──────── Text shown ────────

Luxury shoe designer Stuart Weitzman delivers presentation, recounts taking ‘the road less traveled’

Izzy Polanco

Stuart Weitzman’s self-described “show” allowed students to model his iconic shoes. (Photo courtesy of the ’68 Center for Career Exploration.)

Stuart Weitzman visited the College on Feb. 28 to deliver a presentation titled “Stuart Weitzman: An Entrepreneur’s Journey On a Road Less Traveled,” which focused on his career spanning more than 50 years in the fashion industry, the internationally known luxury shoe brand that bears his name, and the importance of philanthropy. The event was organized by the ’68 Center for Career Exploration.

The College was the now-retired entrepreneur’s latest stop on a belt of visits to colleges around the country. According to Scott LaChapelle, the associate director of external relations at the ’68 Center for Career Exploration, over 100 students pre-registered on Handshake for the event — more than any event since the College began keeping event records on Handshake in 2017.

Weitzman emphasized that his presentation was designed to be “a show.” He guffawed at the medium of bullet points. “I hate them — how can you read and listen at the same time?” he said in an interview with the Record. “A picture is worth a thousand words, and there’s a story and experiences with each one.”

──────── Items ────────

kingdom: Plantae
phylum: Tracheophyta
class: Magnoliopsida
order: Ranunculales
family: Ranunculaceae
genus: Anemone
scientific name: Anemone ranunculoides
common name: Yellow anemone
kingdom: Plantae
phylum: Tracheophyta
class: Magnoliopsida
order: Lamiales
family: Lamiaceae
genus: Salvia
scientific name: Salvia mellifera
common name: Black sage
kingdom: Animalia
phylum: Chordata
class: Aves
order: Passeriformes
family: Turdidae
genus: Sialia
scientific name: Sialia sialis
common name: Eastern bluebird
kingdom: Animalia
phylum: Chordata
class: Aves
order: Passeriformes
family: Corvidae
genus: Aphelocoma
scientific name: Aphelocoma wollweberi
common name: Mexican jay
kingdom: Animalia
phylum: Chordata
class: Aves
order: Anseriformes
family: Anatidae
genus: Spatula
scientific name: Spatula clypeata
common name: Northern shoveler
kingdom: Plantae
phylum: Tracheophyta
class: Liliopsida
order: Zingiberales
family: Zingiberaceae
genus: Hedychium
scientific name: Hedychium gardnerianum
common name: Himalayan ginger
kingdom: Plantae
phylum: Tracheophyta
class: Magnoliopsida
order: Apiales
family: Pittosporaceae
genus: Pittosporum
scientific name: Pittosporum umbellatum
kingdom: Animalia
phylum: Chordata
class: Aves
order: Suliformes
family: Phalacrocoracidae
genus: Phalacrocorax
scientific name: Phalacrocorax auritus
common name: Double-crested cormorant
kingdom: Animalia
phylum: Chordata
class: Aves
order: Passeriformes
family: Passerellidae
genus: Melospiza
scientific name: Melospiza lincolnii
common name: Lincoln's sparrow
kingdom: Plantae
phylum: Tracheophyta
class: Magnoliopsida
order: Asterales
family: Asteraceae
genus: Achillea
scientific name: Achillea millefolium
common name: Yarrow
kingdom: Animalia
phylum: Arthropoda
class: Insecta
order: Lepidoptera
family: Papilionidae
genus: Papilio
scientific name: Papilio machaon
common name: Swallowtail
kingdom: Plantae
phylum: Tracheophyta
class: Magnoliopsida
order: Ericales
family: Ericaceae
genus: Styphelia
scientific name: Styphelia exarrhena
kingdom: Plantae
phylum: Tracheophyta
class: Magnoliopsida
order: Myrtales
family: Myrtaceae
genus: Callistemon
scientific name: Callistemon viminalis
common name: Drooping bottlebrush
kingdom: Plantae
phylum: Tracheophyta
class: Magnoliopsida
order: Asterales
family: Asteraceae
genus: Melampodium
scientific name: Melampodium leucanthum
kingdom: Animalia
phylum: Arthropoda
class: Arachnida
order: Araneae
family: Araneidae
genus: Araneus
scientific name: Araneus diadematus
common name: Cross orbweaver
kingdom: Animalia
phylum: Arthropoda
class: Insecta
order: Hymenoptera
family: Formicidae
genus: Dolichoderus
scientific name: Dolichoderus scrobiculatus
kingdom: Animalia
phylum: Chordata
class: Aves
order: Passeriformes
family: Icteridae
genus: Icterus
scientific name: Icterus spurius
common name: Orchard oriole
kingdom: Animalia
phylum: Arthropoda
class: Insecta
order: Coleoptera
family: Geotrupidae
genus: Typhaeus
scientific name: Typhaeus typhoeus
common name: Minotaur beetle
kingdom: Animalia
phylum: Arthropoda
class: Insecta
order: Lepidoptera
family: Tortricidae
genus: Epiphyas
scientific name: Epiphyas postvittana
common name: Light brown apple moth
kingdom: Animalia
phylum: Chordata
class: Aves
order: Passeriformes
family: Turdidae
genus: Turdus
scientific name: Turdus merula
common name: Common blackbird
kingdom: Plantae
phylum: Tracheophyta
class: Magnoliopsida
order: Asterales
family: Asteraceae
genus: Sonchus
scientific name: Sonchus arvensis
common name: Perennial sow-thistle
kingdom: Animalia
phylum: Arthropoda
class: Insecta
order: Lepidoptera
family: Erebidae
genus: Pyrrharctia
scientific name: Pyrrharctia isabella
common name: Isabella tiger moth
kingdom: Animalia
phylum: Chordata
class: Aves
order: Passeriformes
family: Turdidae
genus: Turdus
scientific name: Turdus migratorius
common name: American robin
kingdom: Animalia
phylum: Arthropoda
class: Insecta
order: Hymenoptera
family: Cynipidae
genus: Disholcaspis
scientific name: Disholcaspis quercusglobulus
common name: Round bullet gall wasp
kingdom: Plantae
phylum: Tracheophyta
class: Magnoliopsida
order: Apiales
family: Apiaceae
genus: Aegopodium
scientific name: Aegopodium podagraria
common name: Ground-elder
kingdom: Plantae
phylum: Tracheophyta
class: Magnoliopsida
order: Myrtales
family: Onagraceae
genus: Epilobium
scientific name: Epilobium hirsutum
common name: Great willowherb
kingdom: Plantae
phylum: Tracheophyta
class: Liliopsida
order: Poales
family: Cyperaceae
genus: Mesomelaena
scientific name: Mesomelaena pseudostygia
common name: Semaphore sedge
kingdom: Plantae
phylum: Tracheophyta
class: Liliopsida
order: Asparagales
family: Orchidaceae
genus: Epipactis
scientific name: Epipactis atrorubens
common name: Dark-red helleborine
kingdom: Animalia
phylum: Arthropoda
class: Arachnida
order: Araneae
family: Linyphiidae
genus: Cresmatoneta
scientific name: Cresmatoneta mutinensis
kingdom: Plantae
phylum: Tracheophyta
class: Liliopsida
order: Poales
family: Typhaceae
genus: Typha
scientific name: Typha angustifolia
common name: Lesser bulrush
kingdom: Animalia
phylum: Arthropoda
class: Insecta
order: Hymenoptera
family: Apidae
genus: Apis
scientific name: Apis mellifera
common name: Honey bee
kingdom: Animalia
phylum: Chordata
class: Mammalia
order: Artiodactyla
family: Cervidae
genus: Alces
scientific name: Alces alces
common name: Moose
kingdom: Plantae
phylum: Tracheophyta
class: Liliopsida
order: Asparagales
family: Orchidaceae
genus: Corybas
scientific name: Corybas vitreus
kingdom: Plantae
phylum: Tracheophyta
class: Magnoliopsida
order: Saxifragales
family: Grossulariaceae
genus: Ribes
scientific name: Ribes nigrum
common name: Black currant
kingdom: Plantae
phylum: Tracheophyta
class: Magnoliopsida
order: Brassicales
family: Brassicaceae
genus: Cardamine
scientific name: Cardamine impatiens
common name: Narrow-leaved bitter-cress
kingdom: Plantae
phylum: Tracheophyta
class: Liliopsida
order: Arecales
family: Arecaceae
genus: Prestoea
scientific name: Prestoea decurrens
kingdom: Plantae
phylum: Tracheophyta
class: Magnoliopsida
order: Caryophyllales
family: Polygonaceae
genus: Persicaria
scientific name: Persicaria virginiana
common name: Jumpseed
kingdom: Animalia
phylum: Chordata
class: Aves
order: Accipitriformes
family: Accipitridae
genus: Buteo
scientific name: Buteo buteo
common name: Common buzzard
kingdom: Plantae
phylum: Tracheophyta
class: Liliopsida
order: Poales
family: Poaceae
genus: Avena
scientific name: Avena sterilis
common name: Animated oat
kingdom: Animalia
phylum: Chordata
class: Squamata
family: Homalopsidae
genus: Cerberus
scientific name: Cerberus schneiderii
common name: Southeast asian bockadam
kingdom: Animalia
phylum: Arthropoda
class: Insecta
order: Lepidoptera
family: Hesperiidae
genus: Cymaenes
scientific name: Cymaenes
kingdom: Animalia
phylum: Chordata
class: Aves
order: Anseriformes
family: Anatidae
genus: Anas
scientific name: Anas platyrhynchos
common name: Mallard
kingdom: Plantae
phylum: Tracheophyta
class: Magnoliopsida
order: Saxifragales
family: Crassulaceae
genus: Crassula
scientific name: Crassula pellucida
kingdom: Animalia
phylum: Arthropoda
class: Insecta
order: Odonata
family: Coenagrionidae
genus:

────────

Exercises
[A] Please reproduce the stretch of the Stuart Weitzman article from "Stuart Weitzman visited" through "by the ’68 Center for Career Exploration.".
[B] According to the Stuart Weitzman article, how many students pre-registered on Handshake for the event?
[C] Turn the paragraph of the Stuart Weitzman article beginning "Weitzman emphasized that his presentation" into a short list that keeps its main facts.
Rely only on the article about Stuart Weitzman, not on the items.

Solutions to each task
[A]
Stuart Weitzman visited the College on Feb. 28 to deliver a presentation titled “Stuart Weitzman: An Entrepreneur’s Journey On a Road Less Traveled,” which focused on his career spanning more than 50 years in the fashion industry, the internationally known luxury shoe brand that bears his name, and the importance of philanthropy. The event was organized by the ’68 Center for Career Exploration.

[B] Over 100 students.

[C]
- Weitzman said his presentation was designed to be "a show."
- He laughed at bullet points, saying he hates them because you can't read and listen at the same time.
- He told the Record that a picture is worth a thousand words and that each one comes with a story and experiences.